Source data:
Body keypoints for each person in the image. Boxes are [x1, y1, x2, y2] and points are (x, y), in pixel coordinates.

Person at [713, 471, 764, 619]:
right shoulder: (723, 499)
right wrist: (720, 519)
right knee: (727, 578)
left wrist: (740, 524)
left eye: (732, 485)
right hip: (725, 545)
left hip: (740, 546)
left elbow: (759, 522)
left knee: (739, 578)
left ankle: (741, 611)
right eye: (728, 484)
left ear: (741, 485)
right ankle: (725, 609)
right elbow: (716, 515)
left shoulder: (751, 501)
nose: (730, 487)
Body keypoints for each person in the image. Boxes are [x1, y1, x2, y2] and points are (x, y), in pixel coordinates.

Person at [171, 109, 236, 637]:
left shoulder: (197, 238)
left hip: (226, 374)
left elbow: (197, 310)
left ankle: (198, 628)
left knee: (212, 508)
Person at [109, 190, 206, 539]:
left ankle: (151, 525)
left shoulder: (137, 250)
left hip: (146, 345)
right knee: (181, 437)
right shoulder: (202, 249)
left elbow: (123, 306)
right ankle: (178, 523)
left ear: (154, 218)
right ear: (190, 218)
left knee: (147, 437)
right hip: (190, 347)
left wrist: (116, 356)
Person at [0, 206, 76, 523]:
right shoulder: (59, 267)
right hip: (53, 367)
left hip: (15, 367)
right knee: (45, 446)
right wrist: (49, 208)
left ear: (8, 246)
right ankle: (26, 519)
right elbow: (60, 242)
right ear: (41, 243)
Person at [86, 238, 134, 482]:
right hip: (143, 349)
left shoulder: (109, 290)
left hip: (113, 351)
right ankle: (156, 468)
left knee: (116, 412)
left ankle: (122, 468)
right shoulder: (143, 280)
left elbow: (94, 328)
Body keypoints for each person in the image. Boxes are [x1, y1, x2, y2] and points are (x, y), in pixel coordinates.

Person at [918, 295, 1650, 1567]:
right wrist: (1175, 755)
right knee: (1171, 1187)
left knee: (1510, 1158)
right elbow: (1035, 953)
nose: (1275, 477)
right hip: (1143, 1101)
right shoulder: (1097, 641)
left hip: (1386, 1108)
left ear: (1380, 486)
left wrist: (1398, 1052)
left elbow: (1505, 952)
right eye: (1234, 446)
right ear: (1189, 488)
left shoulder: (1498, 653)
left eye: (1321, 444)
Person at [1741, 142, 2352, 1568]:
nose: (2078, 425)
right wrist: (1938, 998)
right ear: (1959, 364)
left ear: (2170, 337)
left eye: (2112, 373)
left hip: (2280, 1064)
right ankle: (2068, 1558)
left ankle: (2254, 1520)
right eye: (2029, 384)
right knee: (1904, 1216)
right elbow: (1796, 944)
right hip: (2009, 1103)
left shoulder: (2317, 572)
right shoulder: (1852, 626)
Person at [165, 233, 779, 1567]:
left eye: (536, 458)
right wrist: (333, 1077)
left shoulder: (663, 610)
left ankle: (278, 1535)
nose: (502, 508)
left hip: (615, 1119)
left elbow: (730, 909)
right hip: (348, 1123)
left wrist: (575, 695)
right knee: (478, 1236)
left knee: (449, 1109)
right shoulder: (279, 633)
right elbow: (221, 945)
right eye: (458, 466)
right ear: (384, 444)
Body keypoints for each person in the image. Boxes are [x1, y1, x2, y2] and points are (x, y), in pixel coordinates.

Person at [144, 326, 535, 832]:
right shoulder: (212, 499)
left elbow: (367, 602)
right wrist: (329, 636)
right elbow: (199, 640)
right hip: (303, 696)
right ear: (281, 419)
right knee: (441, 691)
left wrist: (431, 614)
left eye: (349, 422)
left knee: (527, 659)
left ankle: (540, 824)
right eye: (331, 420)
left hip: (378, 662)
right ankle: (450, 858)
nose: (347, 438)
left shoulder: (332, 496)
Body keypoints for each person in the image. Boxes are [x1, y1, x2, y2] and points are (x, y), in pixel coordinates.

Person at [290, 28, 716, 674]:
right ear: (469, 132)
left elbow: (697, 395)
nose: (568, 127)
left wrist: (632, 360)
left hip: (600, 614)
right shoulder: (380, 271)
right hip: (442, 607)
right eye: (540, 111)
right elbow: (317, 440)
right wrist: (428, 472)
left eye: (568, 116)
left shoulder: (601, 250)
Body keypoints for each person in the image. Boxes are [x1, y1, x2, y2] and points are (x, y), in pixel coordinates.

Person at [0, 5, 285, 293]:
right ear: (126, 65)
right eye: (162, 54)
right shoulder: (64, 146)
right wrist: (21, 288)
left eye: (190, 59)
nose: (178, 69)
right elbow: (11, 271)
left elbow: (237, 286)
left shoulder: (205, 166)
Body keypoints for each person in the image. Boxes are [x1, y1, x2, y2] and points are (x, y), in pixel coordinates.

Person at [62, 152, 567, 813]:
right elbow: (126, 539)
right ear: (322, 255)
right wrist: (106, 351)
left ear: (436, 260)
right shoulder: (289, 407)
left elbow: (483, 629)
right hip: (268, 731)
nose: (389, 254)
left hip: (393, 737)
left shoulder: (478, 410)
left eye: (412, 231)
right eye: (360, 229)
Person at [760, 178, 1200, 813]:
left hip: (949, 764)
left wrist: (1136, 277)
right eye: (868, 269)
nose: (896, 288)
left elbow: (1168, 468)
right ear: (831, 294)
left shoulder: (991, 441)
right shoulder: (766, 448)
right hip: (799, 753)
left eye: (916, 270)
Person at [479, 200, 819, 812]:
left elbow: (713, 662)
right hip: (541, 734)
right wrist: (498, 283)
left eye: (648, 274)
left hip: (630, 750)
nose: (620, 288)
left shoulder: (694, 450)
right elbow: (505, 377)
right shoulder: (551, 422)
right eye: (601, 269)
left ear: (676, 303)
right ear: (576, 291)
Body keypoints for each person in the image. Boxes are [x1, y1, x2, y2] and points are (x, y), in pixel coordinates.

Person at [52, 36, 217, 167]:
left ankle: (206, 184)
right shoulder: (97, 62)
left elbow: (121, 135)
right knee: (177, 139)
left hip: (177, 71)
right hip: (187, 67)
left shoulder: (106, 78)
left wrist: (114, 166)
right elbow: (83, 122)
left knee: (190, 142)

Task objective »
Looking at the records above, return exactly the lines from the line with "right shoulder: (279, 633)" to the line with "left elbow: (483, 629)", both ends included.

Task response »
right shoulder: (279, 633)
right elbow: (221, 945)
right eye: (458, 466)
right ear: (384, 444)
Body keypoints for each person in the image. Boxes are [x1, y1, x2, y2] and points are (x, y), in pixel coordinates.

Person at [144, 326, 535, 832]:
right shoulder: (212, 499)
left elbow: (367, 602)
right wrist: (329, 636)
right elbow: (199, 640)
right hip: (303, 696)
right ear: (281, 419)
right knee: (441, 691)
left wrist: (431, 614)
left eye: (349, 422)
left knee: (527, 659)
left ankle: (540, 824)
right eye: (331, 420)
left hip: (378, 662)
right ankle: (450, 858)
nose: (347, 438)
left shoulder: (332, 496)
Body keypoints for each person in the image. Boxes are [x1, y1, x2, y2] and points are (x, y), in pixel coordinates.

Person at [290, 28, 716, 674]:
right ear: (469, 132)
left elbow: (697, 395)
nose: (568, 127)
left wrist: (632, 360)
left hip: (600, 614)
right shoulder: (380, 271)
right hip: (442, 607)
right eye: (540, 111)
right elbow: (317, 440)
right wrist: (428, 472)
left eye: (568, 116)
left shoulder: (601, 250)
Body keypoints for each person in the image. Boxes are [x1, y1, x2, y2] and points are (x, y), in pixel coordinates.

Person at [0, 5, 285, 293]:
right ear: (126, 65)
right eye: (162, 54)
right shoulder: (64, 146)
right wrist: (21, 288)
left eye: (190, 59)
nose: (178, 69)
right elbow: (11, 271)
left elbow: (237, 286)
left shoulder: (205, 166)
Body keypoints for each person in the image. Boxes are [x1, y1, x2, y2] and points are (x, y), in pixel coordinates.

Person at [62, 152, 567, 813]:
right elbow: (126, 539)
right ear: (322, 255)
right wrist: (106, 351)
left ear: (436, 260)
right shoulder: (289, 407)
left elbow: (483, 629)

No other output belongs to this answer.